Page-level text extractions

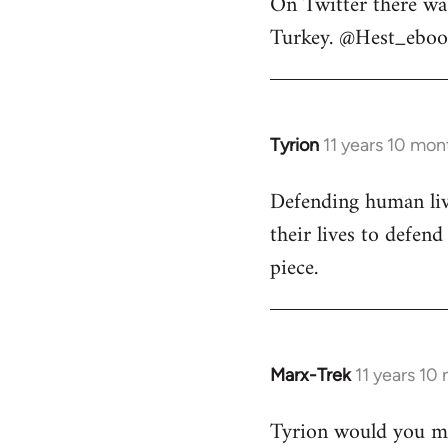
On Twitter there wa
to
Turkey. @Hest_ebook
Welcome
by
libcom.org
Tyrion
11 years 10 mon
In
reply
Defending human live
to
their lives to defen
Welcome
by
piece.
libcom.org
Marx-Trek
11 years 10
In
reply
Tyrion would you min
to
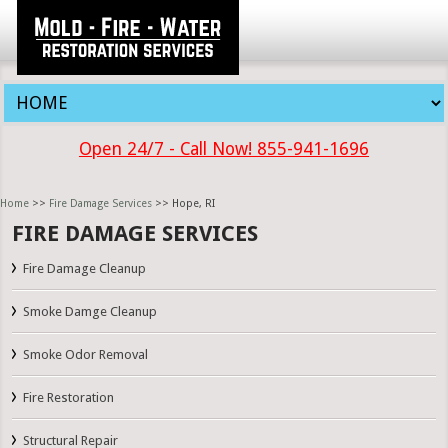
Open 24/7 - Call Now! 855-941-1696
Home
>>
Fire Damage Services
>> Hope, RI
FIRE DAMAGE SERVICES
Fire Damage Cleanup
Smoke Damge Cleanup
Smoke Odor Removal
Fire Restoration
Structural Repair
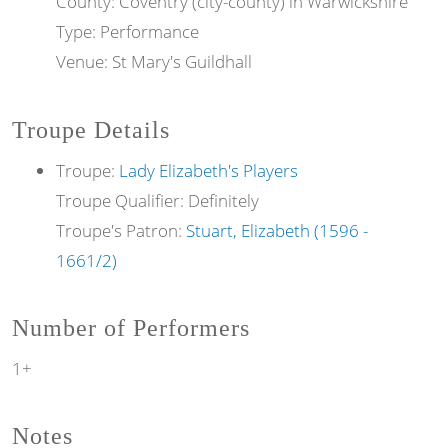
County: Coventry (city-county) in Warwickshire
Type: Performance
Venue: St Mary's Guildhall
Troupe Details
Troupe:
Lady Elizabeth's Players
Troupe Qualifier: Definitely
Troupe's Patron:
Stuart, Elizabeth (1596 -
1661/2)
Number of Performers
1+
Notes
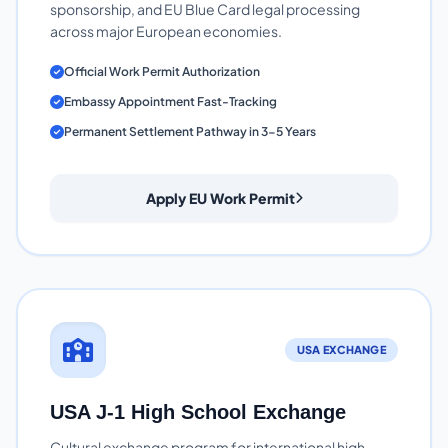
sponsorship, and EU Blue Card legal processing
across major European economies.
Official Work Permit Authorization
Embassy Appointment Fast-Tracking
Permanent Settlement Pathway in 3-5 Years
Apply EU Work Permit
USA EXCHANGE
USA J-1 High School Exchange
Cultural exchange program for international high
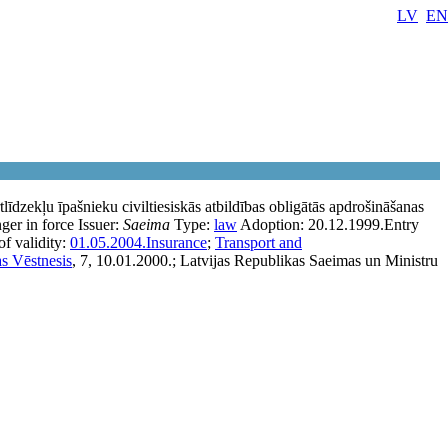
LV
EN
īdzekļu īpašnieku civiltiesiskās atbildības obligātās apdrošināšanas
ger in force
Issuer:
Saeima
Type:
law
Adoption:
20.12.1999.
Entry
f validity:
01.05.2004.
Insurance
;
Transport and
as Vēstnesis
, 7, 10.01.2000.; Latvijas Republikas Saeimas un Ministru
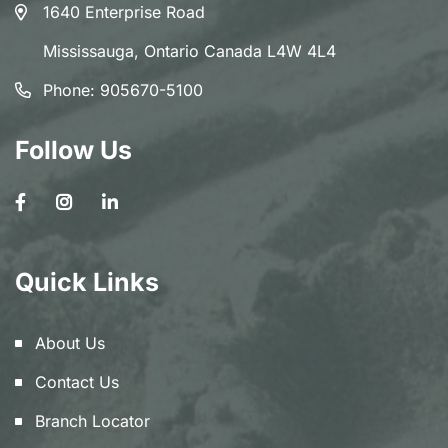
1640 Enterprise Road
Mississauga, Ontario Canada L4W 4L4
Phone:
905670-5100
Follow Us
Quick Links
About Us
Contact Us
Branch Locator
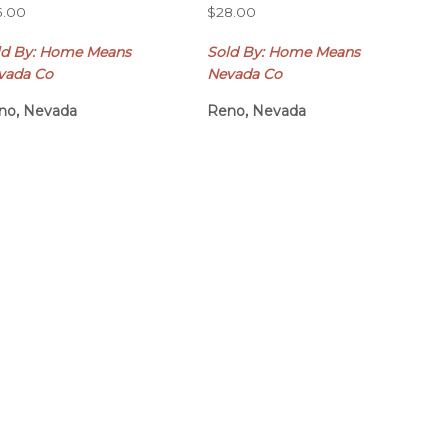
5.00
$
28.00
ld By: Home Means
Sold By: Home Means
vada Co
Nevada Co
no, Nevada
Reno, Nevada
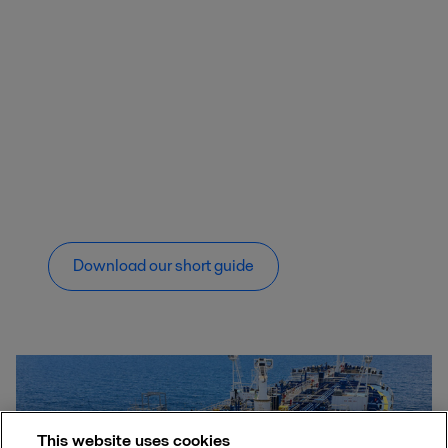
Download our short guide
This website uses cookies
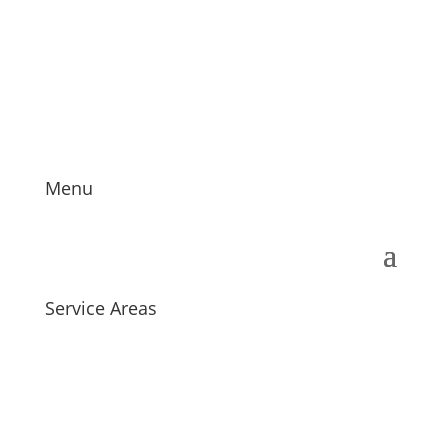
providing customers with innovative and exclusive
carpet and flooring designs at a great price for the
last 20 years.
Menu
Service Areas
We proudly service customers in and around Herts
and Essex, London and the Home Counties.
We supply and install
carpets
, LVT, vinyl
flooring
and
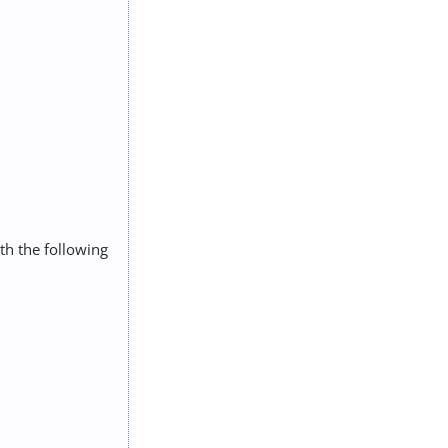
ith the following
:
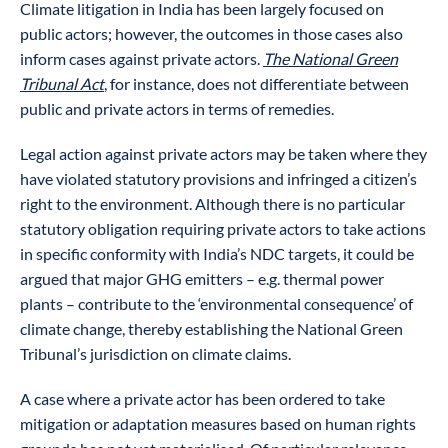
Climate litigation in India has been largely focused on
public actors; however, the outcomes in those cases also
inform cases against private actors.
The National Green
Tribunal Act
, for instance, does not differentiate between
public and private actors in terms of remedies.
Legal action against private actors may be taken where they
have violated statutory provisions and infringed a citizen’s
right to the environment. Although there is no particular
statutory obligation requiring private actors to take actions
in specific conformity with India’s NDC targets, it could be
argued that major GHG emitters – e.g. thermal power
plants – contribute to the ‘environmental consequence’ of
climate change, thereby establishing the National Green
Tribunal’s jurisdiction on climate claims.
A case where a private actor has been ordered to take
mitigation or adaptation measures based on human rights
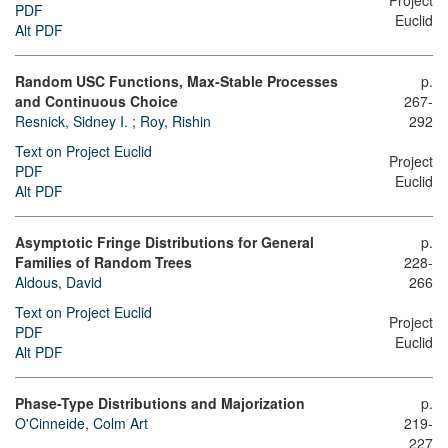
Project
PDF
Euclid
Alt PDF
Random USC Functions, Max-Stable Processes
p.
and Continuous Choice
267-
Resnick, Sidney I.
;
Roy, Rishin
292
Text on Project Euclid
Project
PDF
Euclid
Alt PDF
Asymptotic Fringe Distributions for General
p.
Families of Random Trees
228-
Aldous, David
266
Text on Project Euclid
Project
PDF
Euclid
Alt PDF
Phase-Type Distributions and Majorization
p.
O'Cinneide, Colm Art
219-
227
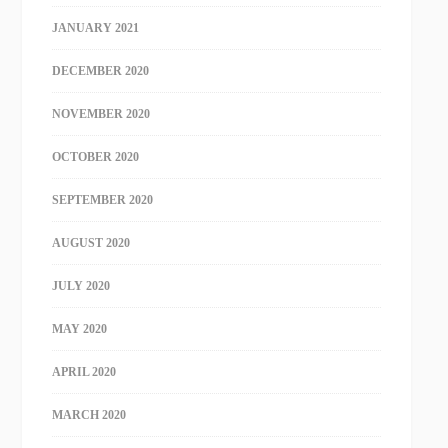
JANUARY 2021
DECEMBER 2020
NOVEMBER 2020
OCTOBER 2020
SEPTEMBER 2020
AUGUST 2020
JULY 2020
MAY 2020
APRIL 2020
MARCH 2020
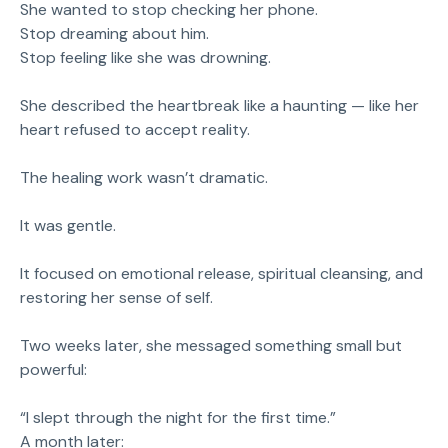
She wanted to stop checking her phone.
Stop dreaming about him.
Stop feeling like she was drowning.
She described the heartbreak like a haunting — like her
heart refused to accept reality.
The healing work wasn’t dramatic.
It was gentle.
It focused on emotional release, spiritual cleansing, and
restoring her sense of self.
Two weeks later, she messaged something small but
powerful:
“I slept through the night for the first time.”
A month later:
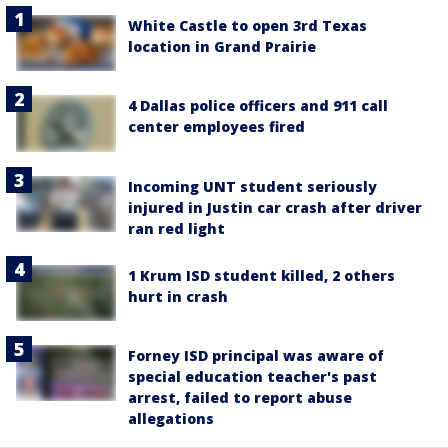
White Castle to open 3rd Texas
location in Grand Prairie
4 Dallas police officers and 911 call
center employees fired
Incoming UNT student seriously
injured in Justin car crash after driver
ran red light
1 Krum ISD student killed, 2 others
hurt in crash
Forney ISD principal was aware of
special education teacher's past
arrest, failed to report abuse
allegations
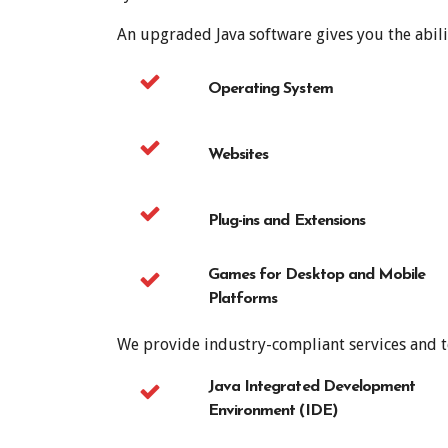
An upgraded Java software gives you the abili
Operating System
Websites
Plug-ins and Extensions
Games for Desktop and Mobile
Platforms
We provide industry-compliant services and te
Java Integrated Development
Environment (IDE)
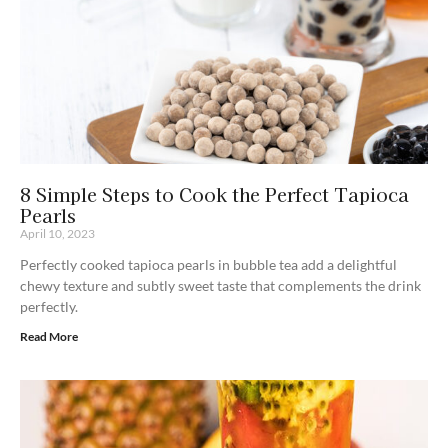
8 Simple Steps to Cook the Perfect Tapioca
Pearls
April 10, 2023
Perfectly cooked tapioca pearls in bubble tea add a delightful
chewy texture and subtly sweet taste that complements the drink
perfectly.
Read More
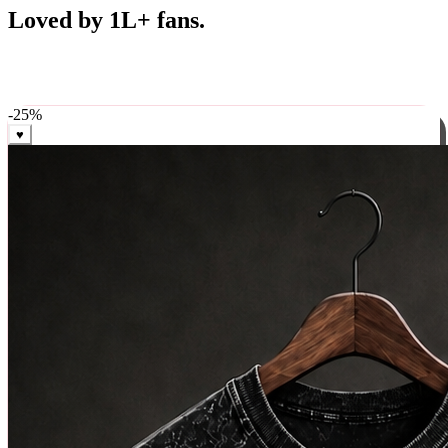
Best Sellers
Loved by 1L+ fans.
The pieces our community keeps coming back for. Restocked
weekly, ships in 24 hrs across India.
-
25
%
♥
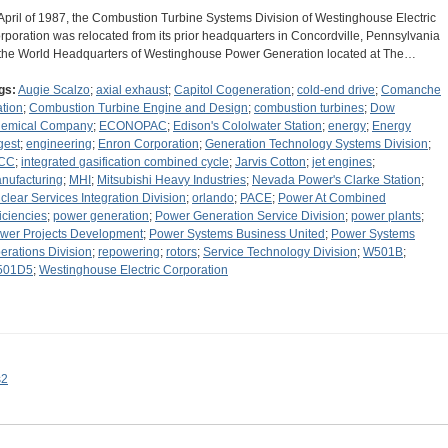
 April of 1987, the Combustion Turbine Systems Division of Westinghouse Electric
rporation was relocated from its prior headquarters in Concordville, Pennsylvania
 the World Headquarters of Westinghouse Power Generation located at The…
gs:
Augie Scalzo
;
axial exhaust
;
Capitol Cogeneration
;
cold-end drive
;
Comanche
ation
;
Combustion Turbine Engine and Design
;
combustion turbines
;
Dow
emical Company
;
ECONOPAC
;
Edison's Cololwater Station
;
energy
;
Energy
gest
;
engineering
;
Enron Corporation
;
Generation Technology Systems Division
;
CC
;
integrated gasification combined cycle
;
Jarvis Cotton
;
jet engines
;
nufacturing
;
MHI
;
Mitsubishi Heavy Industries
;
Nevada Power's Clarke Station
;
clear Services Integration Division
;
orlando
;
PACE
;
Power At Combined
ficiencies
;
power generation
;
Power Generation Service Division
;
power plants
;
wer Projects Development
;
Power Systems Business United
;
Power Systems
erations Division
;
repowering
;
rotors
;
Service Technology Division
;
W501B
;
501D5
;
Westinghouse Electric Corporation
s2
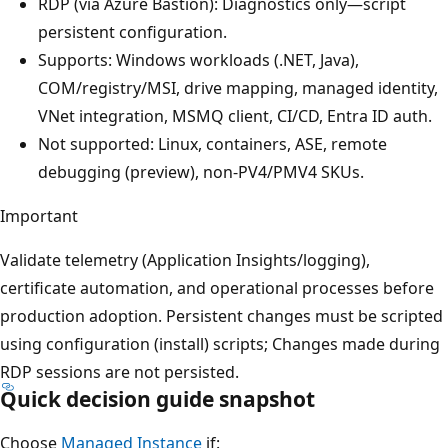
RDP (via Azure Bastion): Diagnostics only—script
persistent configuration.
Supports: Windows workloads (.NET, Java),
COM/registry/MSI, drive mapping, managed identity,
VNet integration, MSMQ client, CI/CD, Entra ID auth.
Not supported: Linux, containers, ASE, remote
debugging (preview), non-PV4/PMV4 SKUs.
Important
Validate telemetry (Application Insights/logging),
certificate automation, and operational processes before
production adoption. Persistent changes must be scripted
using configuration (install) scripts; Changes made during
RDP sessions are not persisted.
Quick decision guide snapshot
Choose
Managed Instance
if:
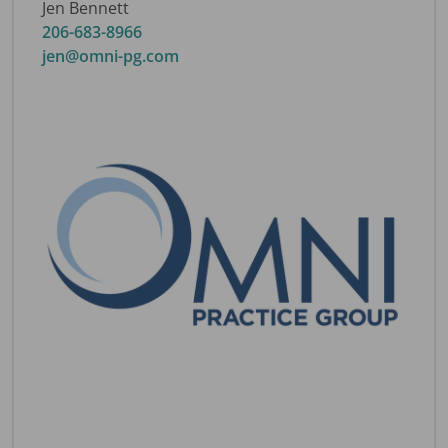
Jen Bennett
206-683-8966
jen@omni-pg.com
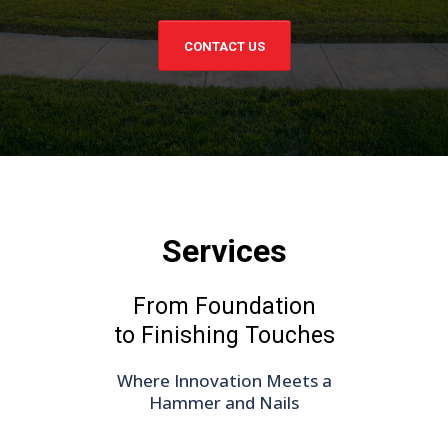
CONTACT US
Services
From Foundation
to Finishing Touches
Where Innovation Meets a
Hammer and Nails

Job:
Without the pictures, return the records above exactly as given.

Result below:
On Twitter there wa
to
Turkey. @Hest_ebook
Welcome
by
libcom.org
Tyrion
11 years 10 mon
In
reply
Defending human live
to
their lives to defen
Welcome
by
piece.
libcom.org
Marx-Trek
11 years 10
In
reply
Tyrion would you min
to
Open 24/7 - Call Now! 855-941-1696
Home
>>
Fire Damage Services
>> Hope, RI
FIRE DAMAGE SERVICES
Fire Damage Cleanup
Smoke Damge Cleanup
Smoke Odor Removal
Fire Restoration
Structural Repair
County: Coventry (city-county) in Warwickshire
Type: Performance
Venue: St Mary's Guildhall
Troupe Details
Troupe:
Lady Elizabeth's Players
Troupe Qualifier: Definitely
Troupe's Patron:
Stuart, Elizabeth (1596 -
1661/2)
Number of Performers
1+
Notes
sponsorship, and EU Blue Card legal processing
across major European economies.
Official Work Permit Authorization
Embassy Appointment Fast-Tracking
Permanent Settlement Pathway in 3-5 Years
Apply EU Work Permit
USA EXCHANGE
USA J-1 High School Exchange
Cultural exchange program for international high
LV
EN
īdzekļu īpašnieku civiltiesiskās atbildības obligātās apdrošināšanas
ger in force
Issuer:
Saeima
Type:
law
Adoption:
20.12.1999.
Entry
f validity:
01.05.2004.
Insurance
;
Transport and
as Vēstnesis
, 7, 10.01.2000.; Latvijas Republikas Saeimas un Ministru
1640 Enterprise Road
Mississauga, Ontario Canada L4W 4L4
Phone:
905670-5100
Follow Us
Quick Links
About Us
Contact Us
Branch Locator
5.00
$
28.00
ld By: Home Means
Sold By: Home Means
vada Co
Nevada Co
no, Nevada
Reno, Nevada
Download our short guide
This website uses cookies
providing customers with innovative and exclusive
carpet and flooring designs at a great price for the
last 20 years.
Menu
Service Areas
We proudly service customers in and around Herts
and Essex, London and the Home Counties.
We supply and install
carpets
, LVT, vinyl
flooring
and
ith the following
:
Climate litigation in India has been largely focused on
public actors; however, the outcomes in those cases also
inform cases against private actors.
The National Green
Tribunal Act
, for instance, does not differentiate between
public and private actors in terms of remedies.
Legal action against private actors may be taken where they
have violated statutory provisions and infringed a citizen’s
right to the environment. Although there is no particular
statutory obligation requiring private actors to take actions
in specific conformity with India’s NDC targets, it could be
argued that major GHG emitters – e.g. thermal power
plants – contribute to the ‘environmental consequence’ of
climate change, thereby establishing the National Green
Tribunal’s jurisdiction on climate claims.
A case where a private actor has been ordered to take
mitigation or adaptation measures based on human rights
Project
PDF
Euclid
Alt PDF
Random USC Functions, Max-Stable Processes
p.
and Continuous Choice
267-
Resnick, Sidney I.
;
Roy, Rishin
292
Text on Project Euclid
Project
PDF
Euclid
Alt PDF
Asymptotic Fringe Distributions for General
p.
Families of Random Trees
228-
Aldous, David
266
Text on Project Euclid
Project
PDF
Euclid
Alt PDF
Phase-Type Distributions and Majorization
p.
O'Cinneide, Colm Art
219-
227
JANUARY 2021
DECEMBER 2020
NOVEMBER 2020
OCTOBER 2020
SEPTEMBER 2020
AUGUST 2020
JULY 2020
MAY 2020
APRIL 2020
MARCH 2020
She wanted to stop checking her phone.
Stop dreaming about him.
Stop feeling like she was drowning.
She described the heartbreak like a haunting — like her
heart refused to accept reality.
The healing work wasn’t dramatic.
It was gentle.
It focused on emotional release, spiritual cleansing, and
restoring her sense of self.
Two weeks later, she messaged something small but
powerful:
“I slept through the night for the first time.”
A month later:
White Castle to open 3rd Texas
location in Grand Prairie
4 Dallas police officers and 911 call
center employees fired
Incoming UNT student seriously
injured in Justin car crash after driver
ran red light
1 Krum ISD student killed, 2 others
hurt in crash
Forney ISD principal was aware of
special education teacher's past
arrest, failed to report abuse
allegations
An upgraded Java software gives you the abili
Operating System
Websites
Plug-ins and Extensions
Games for Desktop and Mobile
Platforms
We provide industry-compliant services and te
Java Integrated Development
Environment (IDE)
8 Simple Steps to Cook the Perfect Tapioca
Pearls
April 10, 2023
Perfectly cooked tapioca pearls in bubble tea add a delightful
chewy texture and subtly sweet taste that complements the drink
perfectly.
Read More
Best Sellers
Loved by 1L+ fans.
The pieces our community keeps coming back for. Restocked
weekly, ships in 24 hrs across India.
-
25
%
♥
 April of 1987, the Combustion Turbine Systems Division of Westinghouse Electric
rporation was relocated from its prior headquarters in Concordville, Pennsylvania
 the World Headquarters of Westinghouse Power Generation located at The…
gs:
Augie Scalzo
;
axial exhaust
;
Capitol Cogeneration
;
cold-end drive
;
Comanche
ation
;
Combustion Turbine Engine and Design
;
combustion turbines
;
Dow
emical Company
;
ECONOPAC
;
Edison's Cololwater Station
;
energy
;
Energy
gest
;
engineering
;
Enron Corporation
;
Generation Technology Systems Division
;
CC
;
integrated gasification combined cycle
;
Jarvis Cotton
;
jet engines
;
nufacturing
;
MHI
;
Mitsubishi Heavy Industries
;
Nevada Power's Clarke Station
;
clear Services Integration Division
;
orlando
;
PACE
;
Power At Combined
ficiencies
;
power generation
;
Power Generation Service Division
;
power plants
;
wer Projects Development
;
Power Systems Business United
;
Power Systems
erations Division
;
repowering
;
rotors
;
Service Technology Division
;
W501B
;
501D5
;
Westinghouse Electric Corporation
s2
RDP (via Azure Bastion): Diagnostics only—script
persistent configuration.
Supports: Windows workloads (.NET, Java),
COM/registry/MSI, drive mapping, managed identity,
VNet integration, MSMQ client, CI/CD, Entra ID auth.
Not supported: Linux, containers, ASE, remote
debugging (preview), non-PV4/PMV4 SKUs.
Important
Validate telemetry (Application Insights/logging),
certificate automation, and operational processes before
production adoption. Persistent changes must be scripted
using configuration (install) scripts; Changes made during
RDP sessions are not persisted.
Quick decision guide snapshot
Choose
Managed Instance
if:
Jen Bennett
206-683-8966
jen@omni-pg.com
CONTACT US
Services
From Foundation
to Finishing Touches
Where Innovation Meets a
Hammer and Nails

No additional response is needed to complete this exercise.